[Figure understanding tasks]
--------------------------------

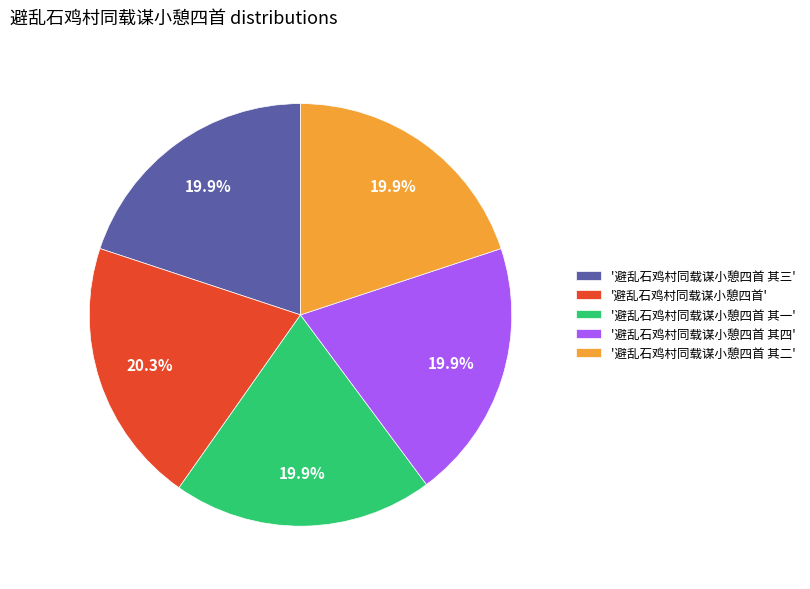

Does any single category account for the majority?

No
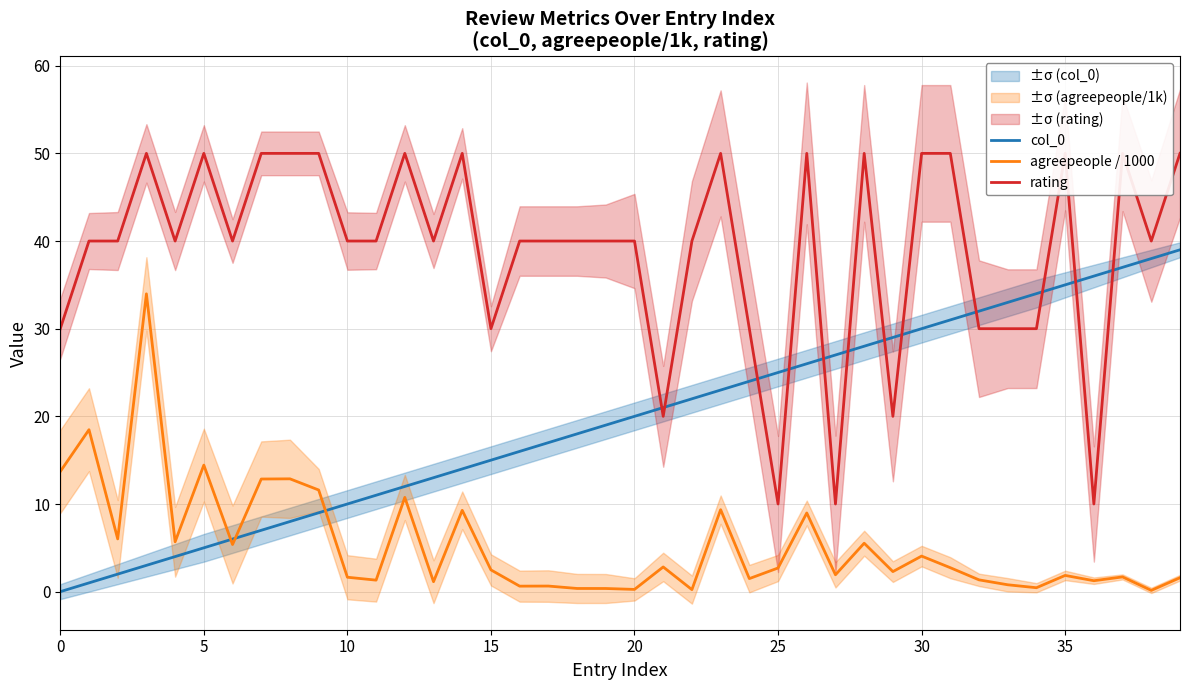

Is it true that col_0 equals 1.1 at 5?

False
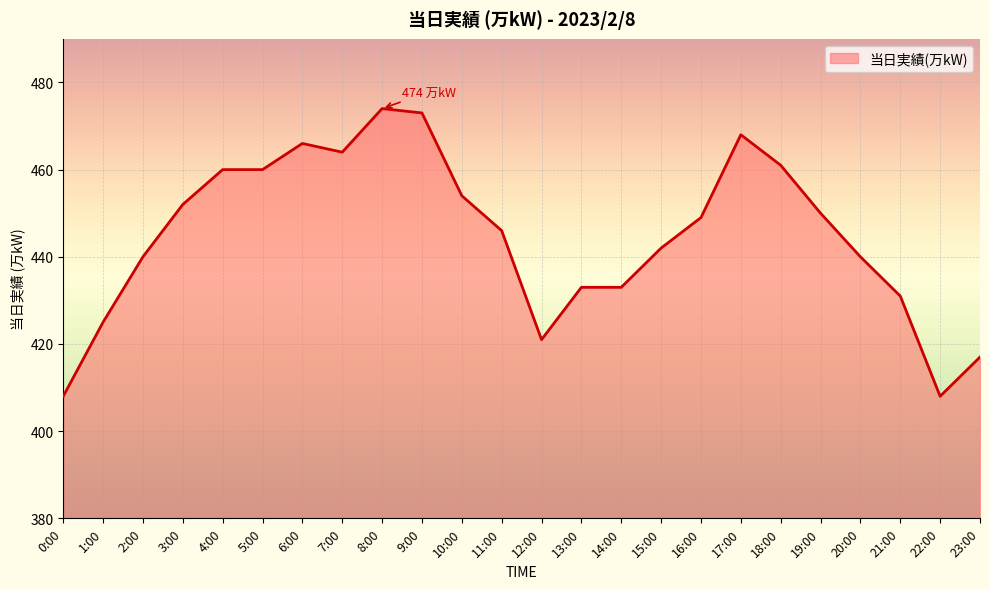

Between 13:00 and 23:00, which is larger?

13:00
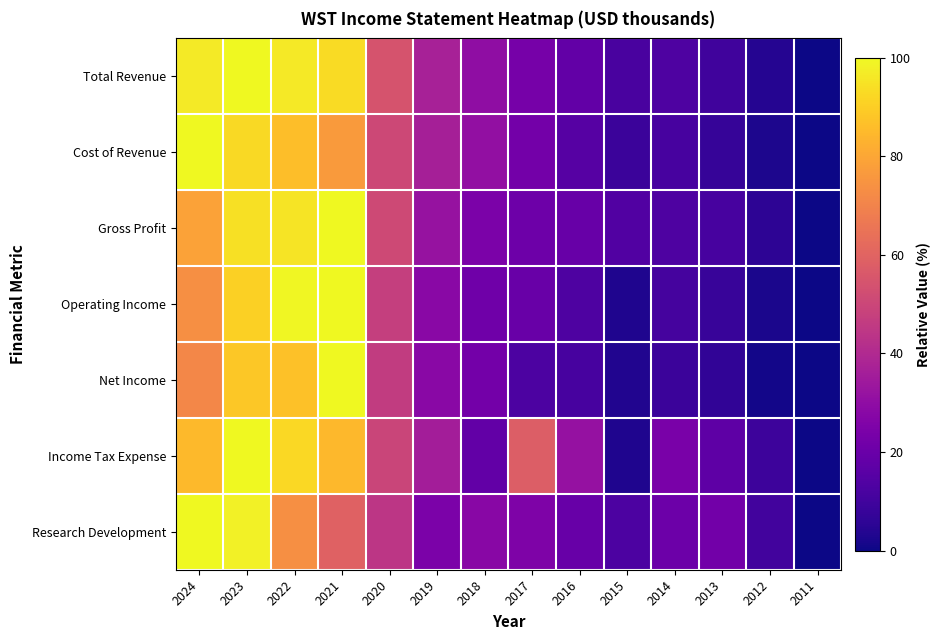

What is the greatest value displayed?

100.0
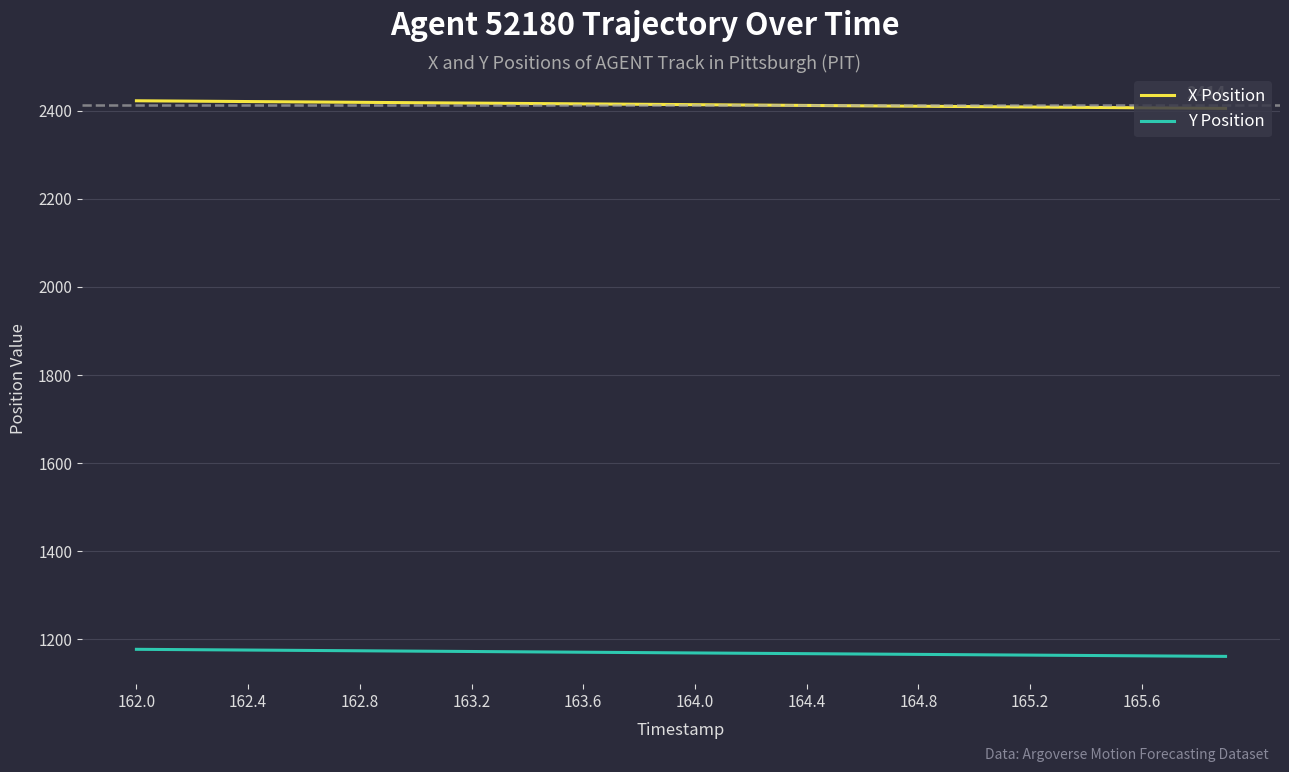

True or false: Y Position and X Position cross at least once.

False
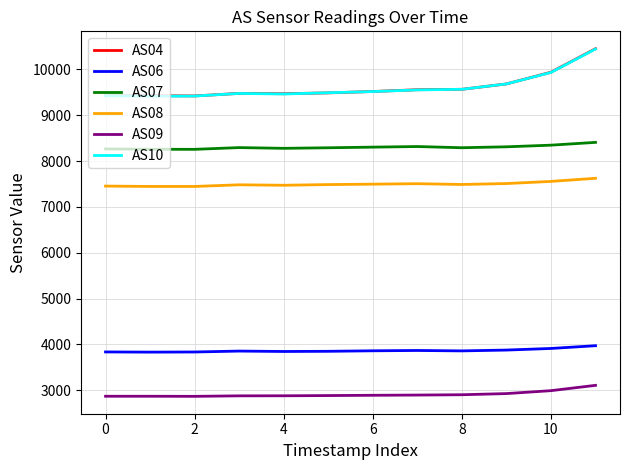

What is the highest value of the AS09 series?

3106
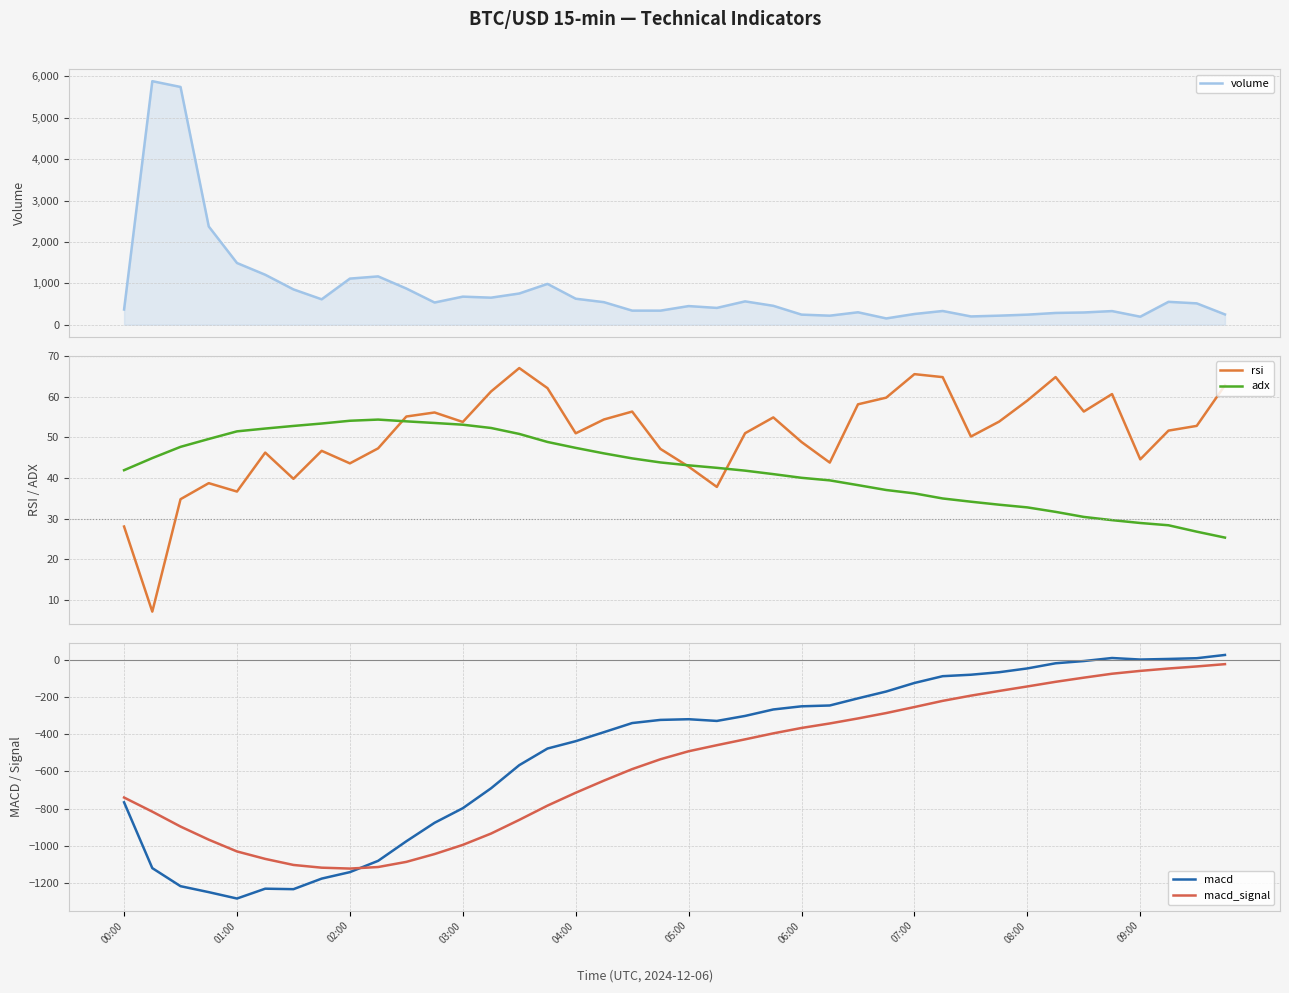

After their last crossing, which series has the higher values: macd or macd_signal?

macd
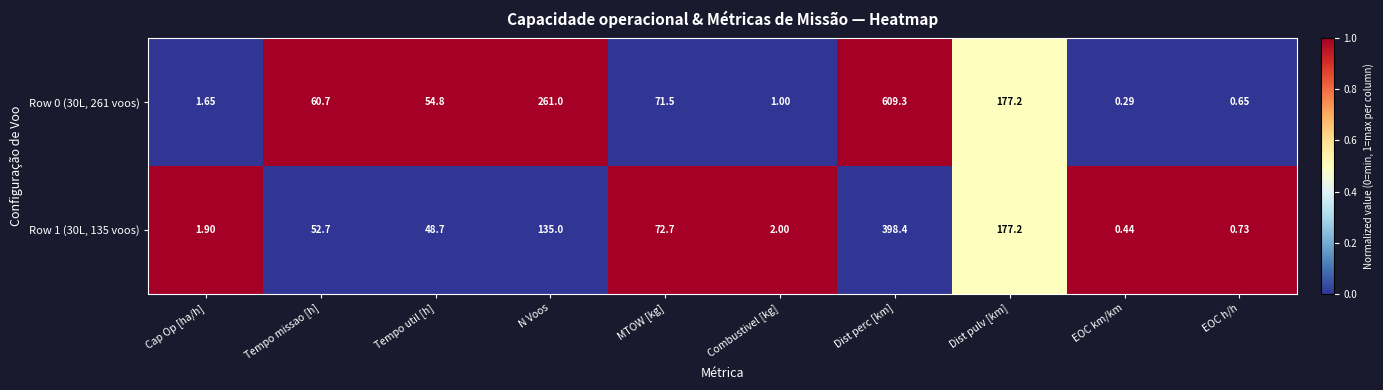

At which label does Row 1 (30L, 135 voos) reach its peak?

Dist perc [km]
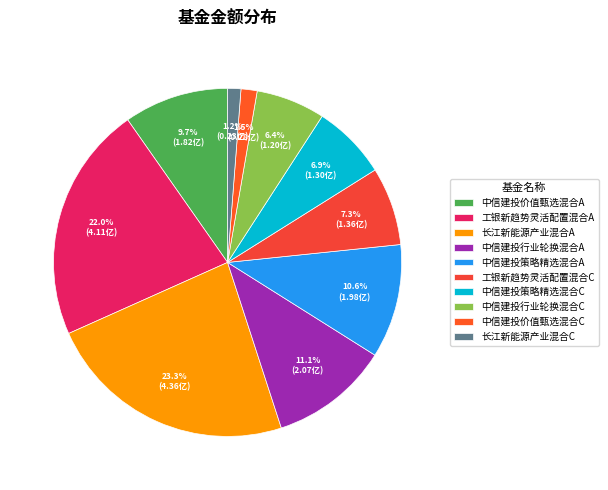

Which has a higher value, 工银新趋势灵活配置混合C or 工银新趋势灵活配置混合A?

工银新趋势灵活配置混合A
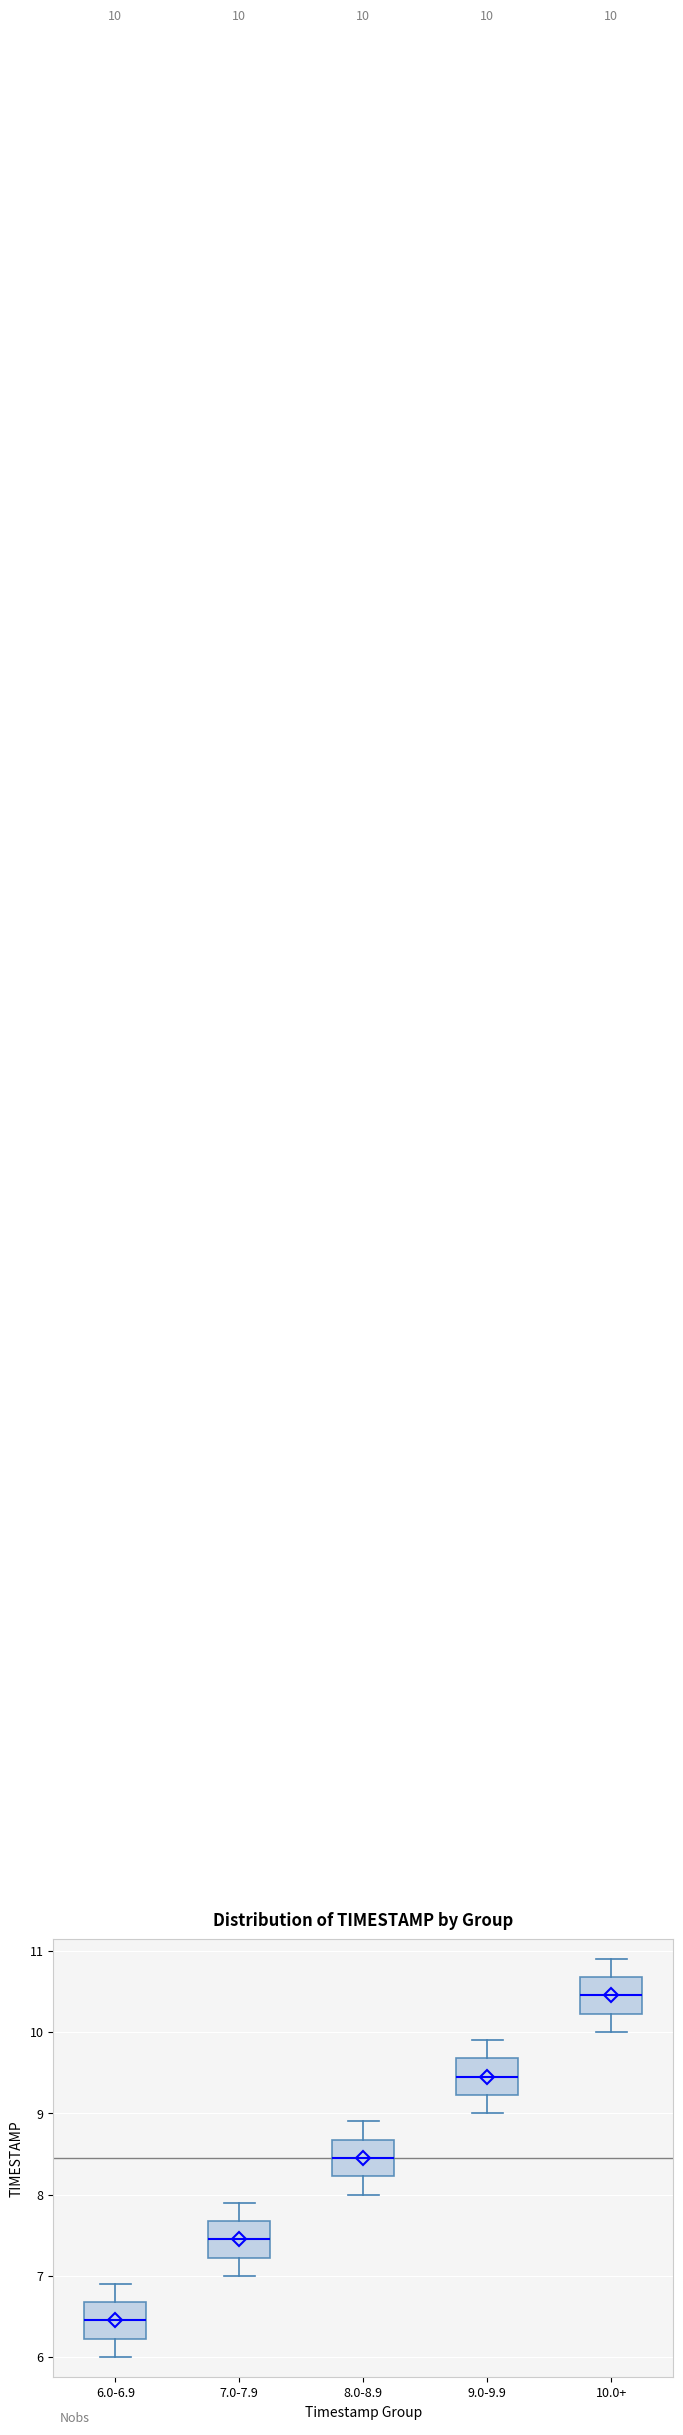

Which box has the highest median line?

10.0+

--------------------------------

Task -
Can you copy out everything in the material from the line containing "Between 13:00 and 23:00, which is larger?" down to its end, leaving out the pictures?

Exercise solution -
Between 13:00 and 23:00, which is larger?

13:00

What is the greatest value displayed?

100.0

True or false: Y Position and X Position cross at least once.

False

What is the highest value of the AS09 series?

3106

After their last crossing, which series has the higher values: macd or macd_signal?

macd

At which label does Row 1 (30L, 135 voos) reach its peak?

Dist perc [km]

Which has a higher value, 工银新趋势灵活配置混合C or 工银新趋势灵活配置混合A?

工银新趋势灵活配置混合A

Which box has the highest median line?

10.0+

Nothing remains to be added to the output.